On 6/18/2013 12:40, Алексей Павлов wrote:
1. The correct definition of executables belonging to Cygwin DLL.
Can you give an example of what you mean here?
This must be some kind of translation error, since executables never
belong to DLLs. The reverse is sometimes true, but mostly not.
2. Translating paths in arguments and environment variables to Windows
form for pure Win32 applications.
I don't see how Cygwin can reliably predict when and whether to do this.

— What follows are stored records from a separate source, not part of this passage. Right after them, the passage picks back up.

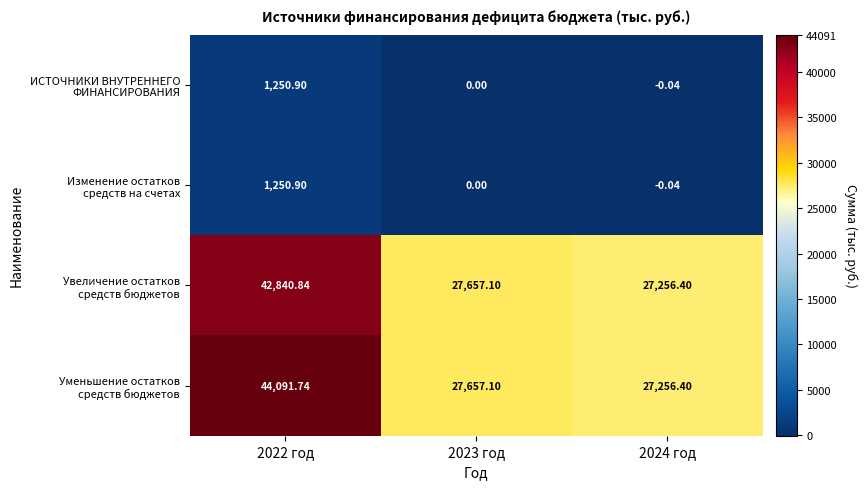

At how many categories does at least one series exceed 7125?

3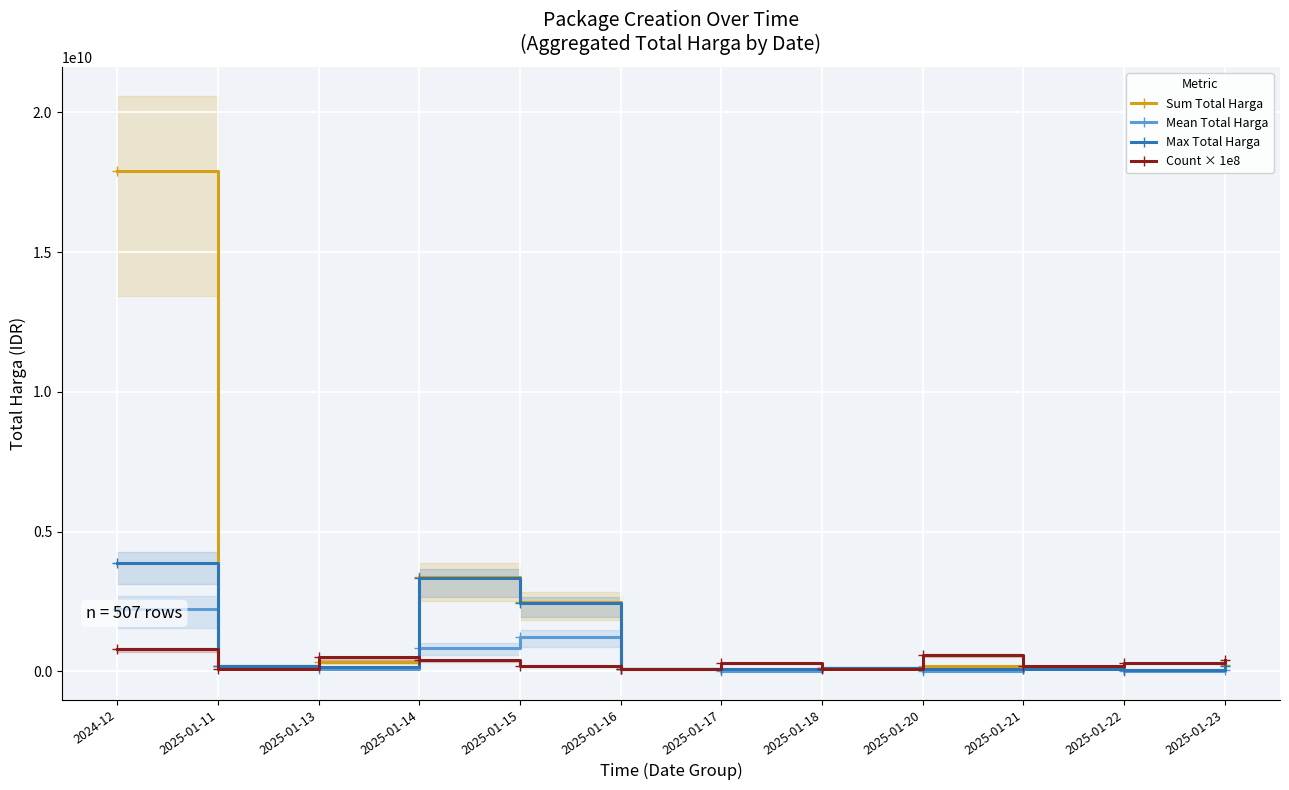

Is the value of Count × 1e8 at 2025-01-18 greater than the value of Sum Total Harga at 2025-01-23?

No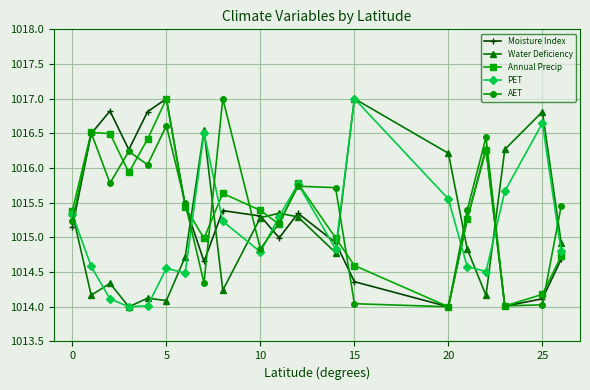

In AET, how many points are higher than both neighbors (excluding endpoints)?

6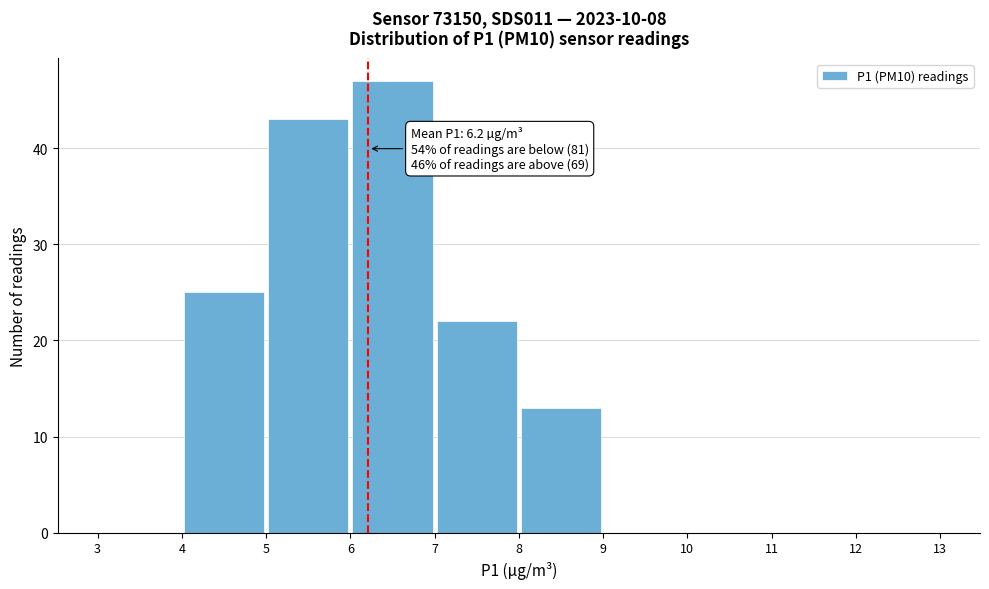

Which range on the x-axis has the tallest bar?

6 to 7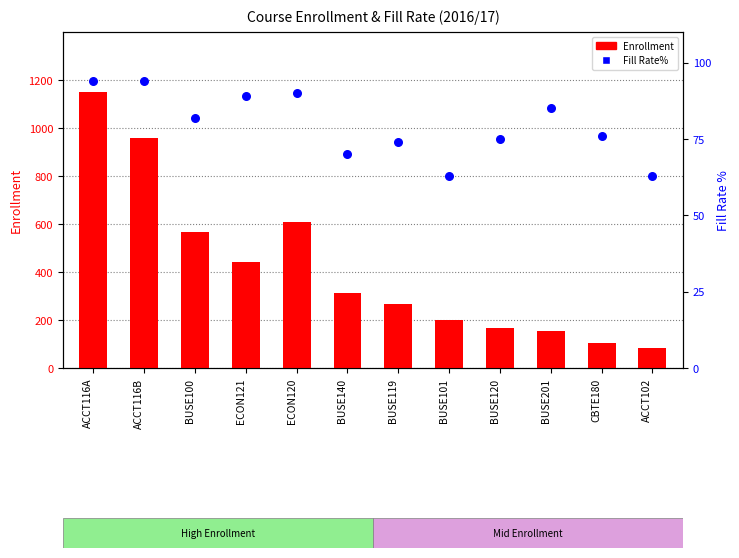

Which series reaches the minimum Y coordinate?

Fill Rate%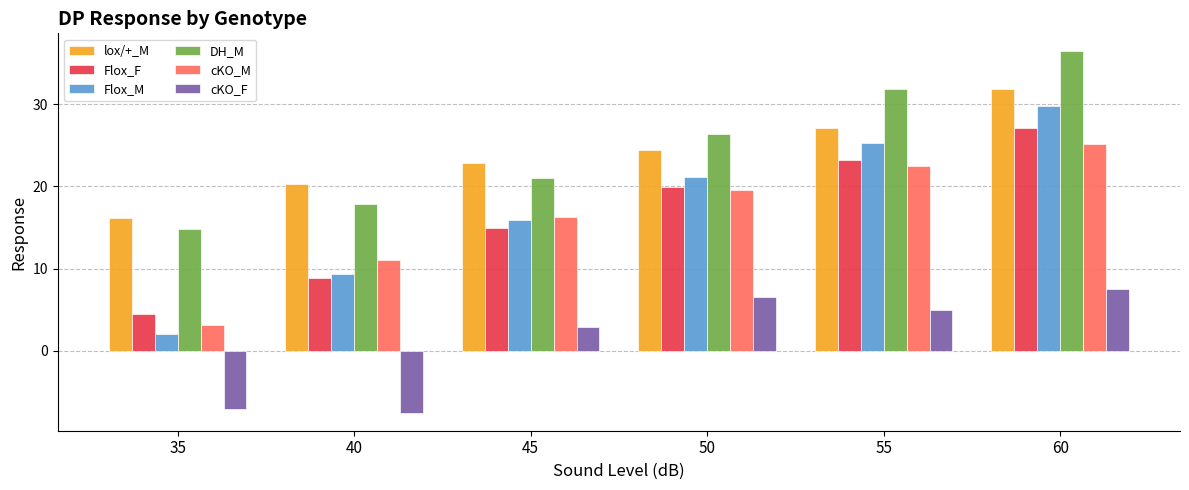

Reading left to right, what are all the values shown in this chart?

lox/+_M: 35=16.2	40=20.3	45=22.8	50=24.4	55=27.1	60=31.8
Flox_F: 35=4.5	40=8.8	45=15.0	50=19.9	55=23.3	60=27.1
Flox_M: 35=2.0	40=9.3	45=16.0	50=21.2	55=25.3	60=29.8
DH_M: 35=14.8	40=17.8	45=21.1	50=26.4	55=31.9	60=36.4
cKO_M: 35=3.1	40=11.1	45=16.3	50=19.6	55=22.5	60=25.1
cKO_F: 35=-7.1	40=-7.5	45=2.8	50=6.5	55=5.0	60=7.5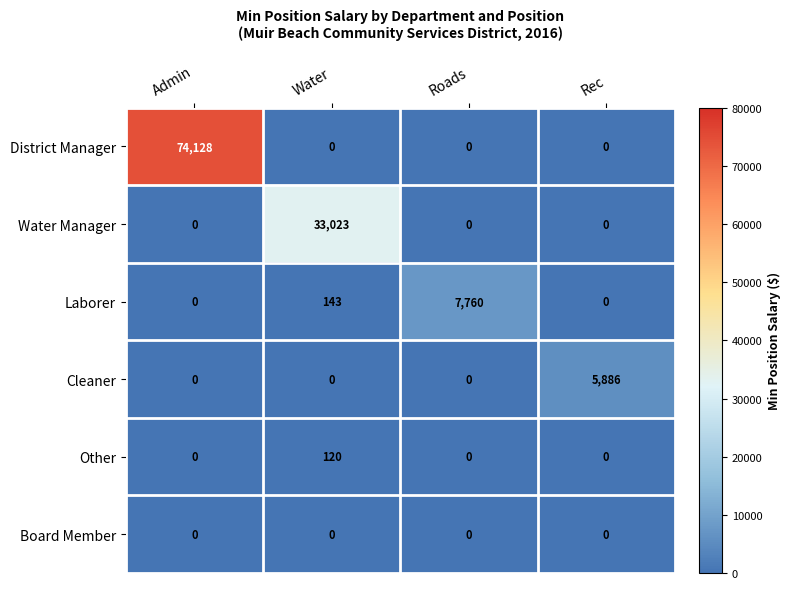

How many series are shown in this chart?

6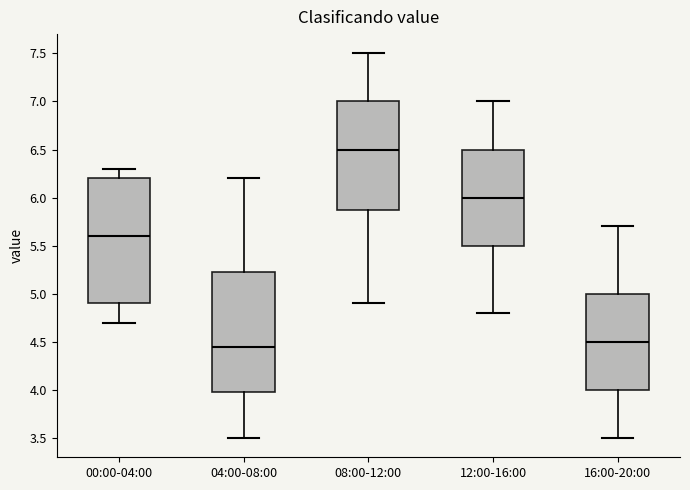

Reading left to right, read every box against the y-axis: the position of its median line, the range the box covers, and the ends of its whiskers. The values are not printed on the chart, so give them approximately, as read against the axis.

00:00-04:00: median 5.60, box 4.90 to 6.20, whiskers 4.70 to 6.30
04:00-08:00: median 4.45, box 4.00 to 5.25, whiskers 3.50 to 6.20
08:00-12:00: median 6.50, box 5.90 to 7.00, whiskers 4.90 to 7.50
12:00-16:00: median 6.00, box 5.50 to 6.50, whiskers 4.80 to 7.00
16:00-20:00: median 4.50, box 4.00 to 5.00, whiskers 3.50 to 5.70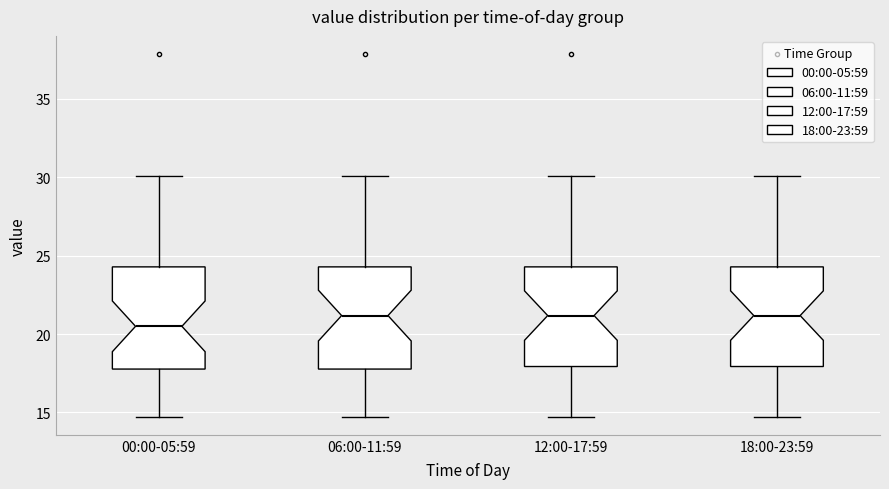

Where does the lower whisker of the box for 00:00-05:59 end on the y-axis? The values are not printed on the chart, so give them approximately, as read against the axis.

14.5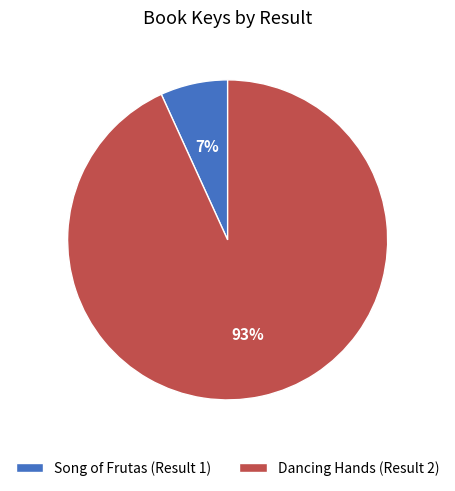

How many slices are in this pie chart?

2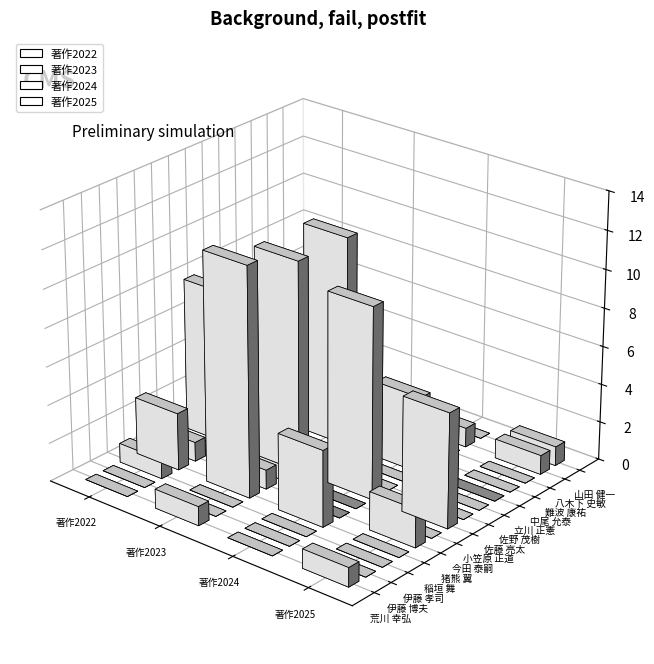

Which series has the widest spread of values?

著作2023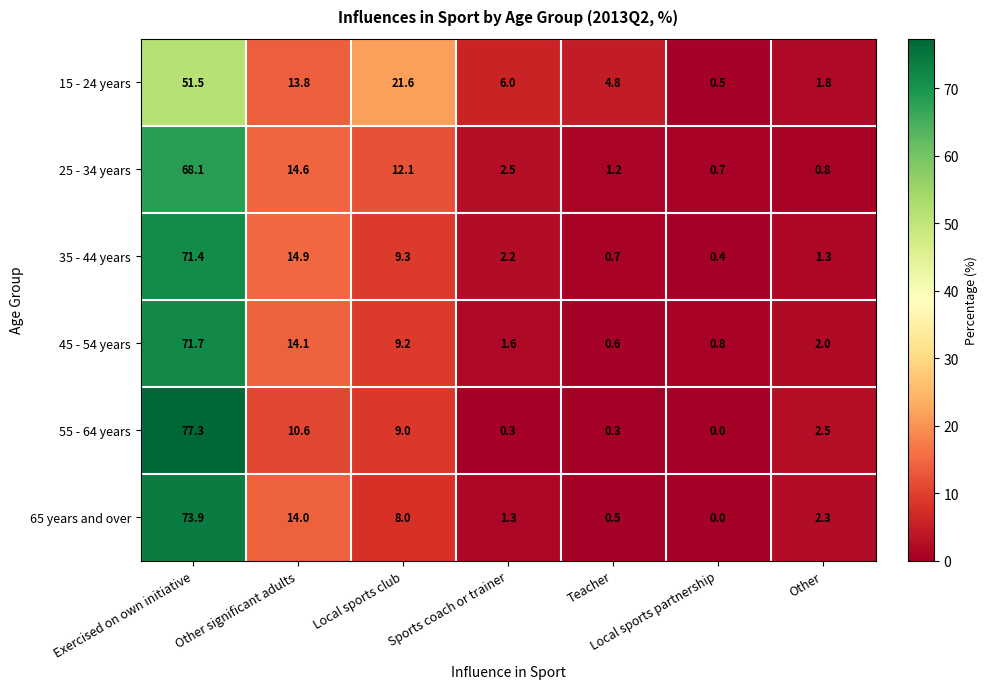

What is the lowest value of the 25 - 34 years series?

0.7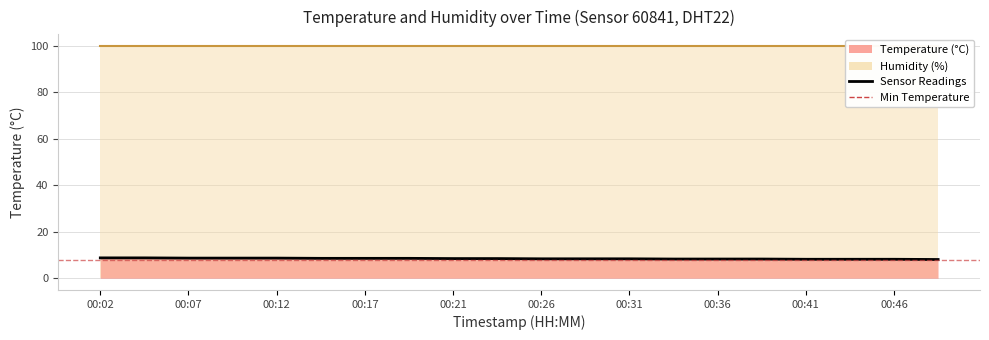

Count the values in the range 8 to 9.

20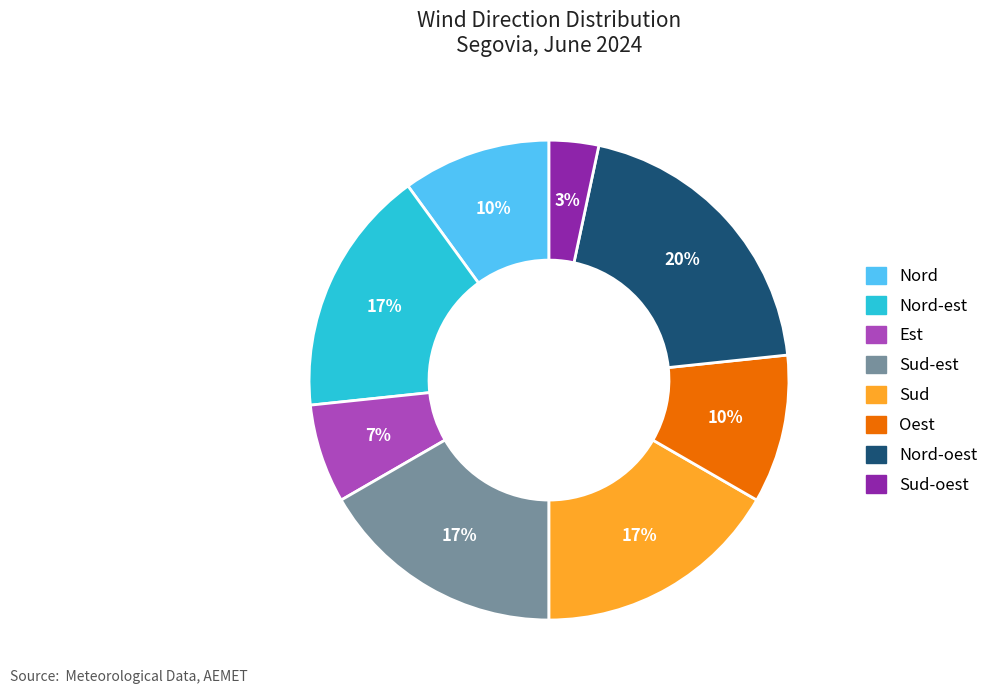

Do Nord and Sud-oest together represent more than half of the pie?

No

That is why it provides cygpath(1). You, the user, use that tool when
you know you need a translation done.
3. In MSYS mode Cygwin need to be very portable
It would indeed be nice to have a portable Cygwin. That is, one that
could be run from a copied directory or USB key, without being formally
installed. Such a thing would need to solve the 3PP problem, though,
which is Hard (tm).
4. Ability to change OSNAME that controlled by uname function in Cygwin DLL.
Who needs this, and why?
5. Use shorted mount point options in /etc/fstab - only win32_path and
posix_path.
Why do you need this?
Doesn't it conflict with your point #3? A portable Cygwin would go out
of its way to avoid using /etc/fstab. I would guess that such a Cygwin
variant would simply provide an unchangeable default behavior, and you'd
have to be happy with it.
6. SYMLINKS. Now Cygwin can work with native symlinks but it cannot be
used in all situations. From the other side - Win32 applications
doesn't understand Cygwin symlinks. As fallback option we need to
create copies of files and directories instead symlinks.
Copy semantics are not an acceptable fallback for ln. (Or where they
are, you can do your own copying.)
Example:
$ ln -s dir1 dir2
Cygwin decides it can't make the symlink, so it spends a lot of I/O and
disk space cloning the tree. Bad enough. But then:
$ vi dir2/somefile.txt
(make edits, :wq)
Now dir2/somefile.txt is not the same as dir1/somefile.txt.
This is going to break something, I'm sure of it.